* **What you need to do**:
Output the listing word for word, minus images.

* **Information supplied**:

--- START ---

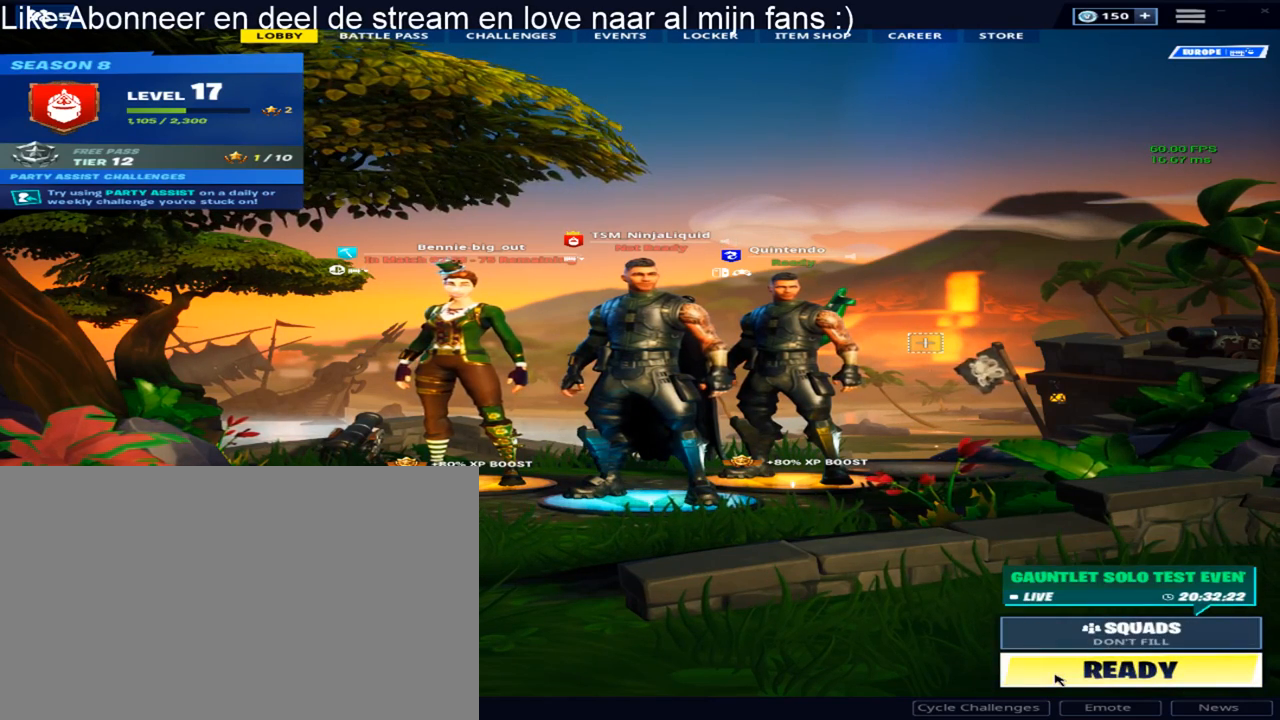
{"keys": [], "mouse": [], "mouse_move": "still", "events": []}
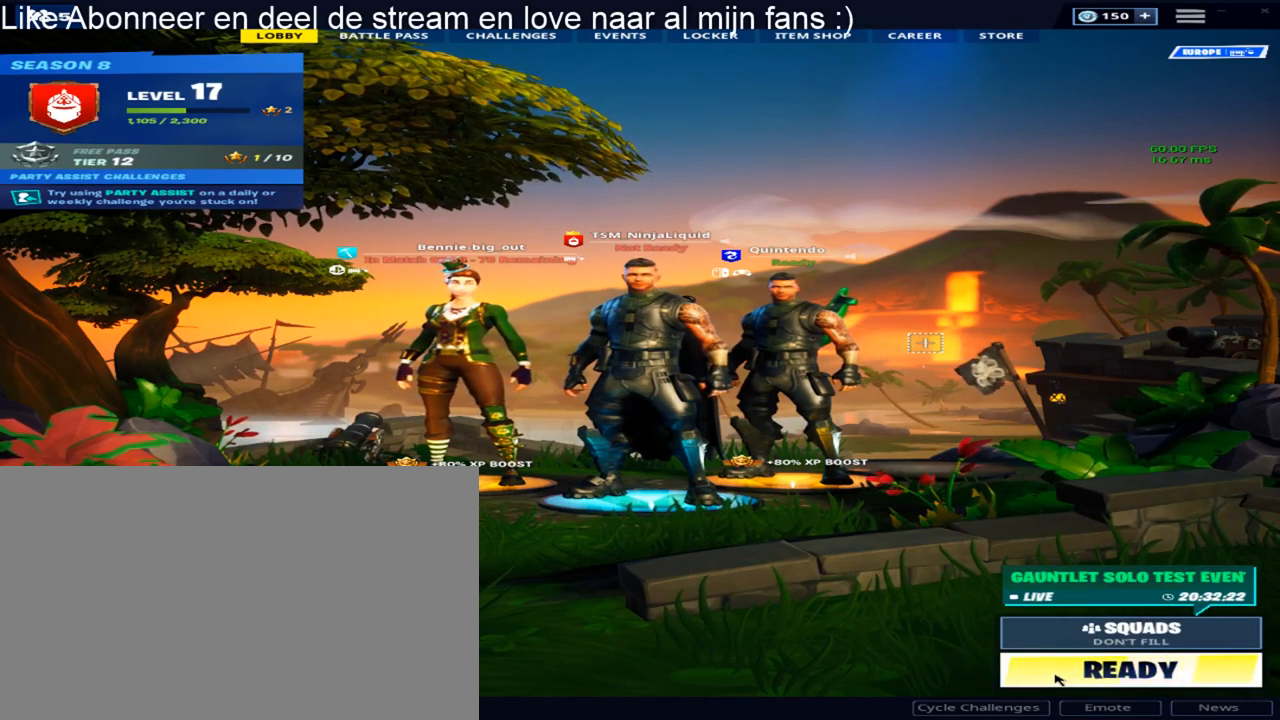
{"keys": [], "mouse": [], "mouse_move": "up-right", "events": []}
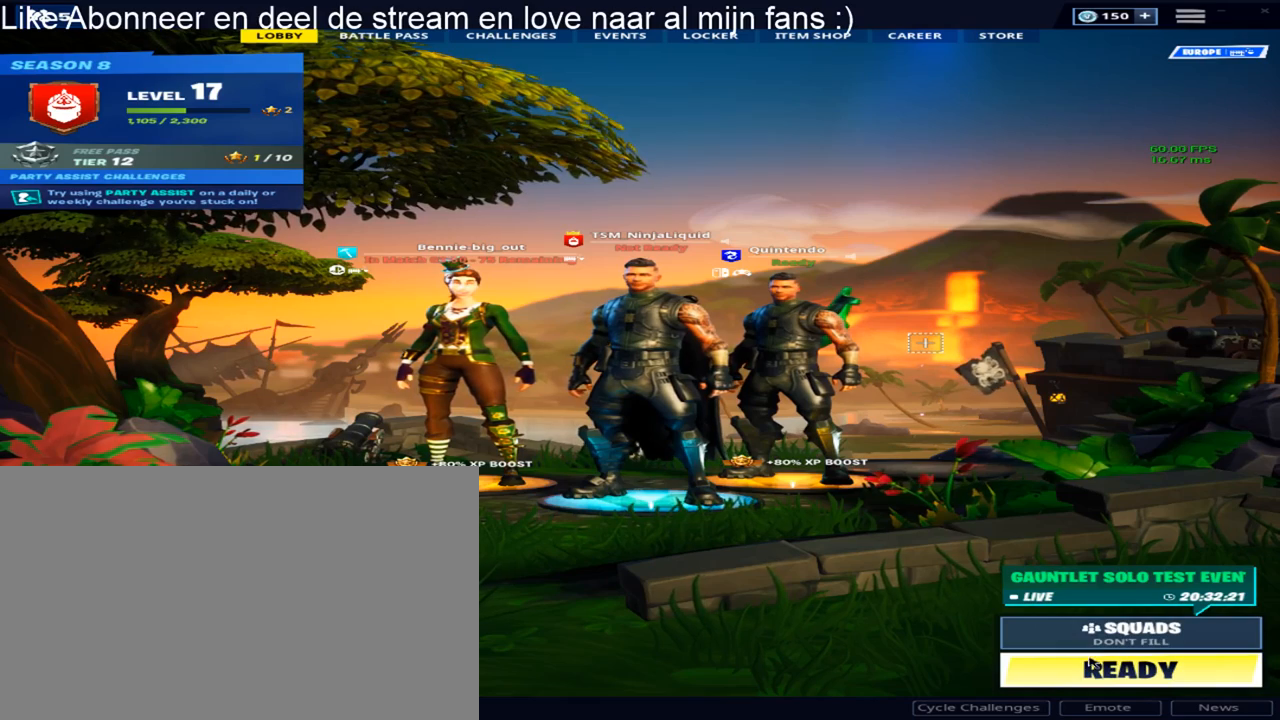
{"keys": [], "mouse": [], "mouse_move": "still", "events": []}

--- END ---

* **Reply to the task**:
{"keys": [], "mouse": [], "mouse_move": "still", "events": []}
{"keys": [], "mouse": [], "mouse_move": "up-right", "events": []}
{"keys": [], "mouse": [], "mouse_move": "still", "events": []}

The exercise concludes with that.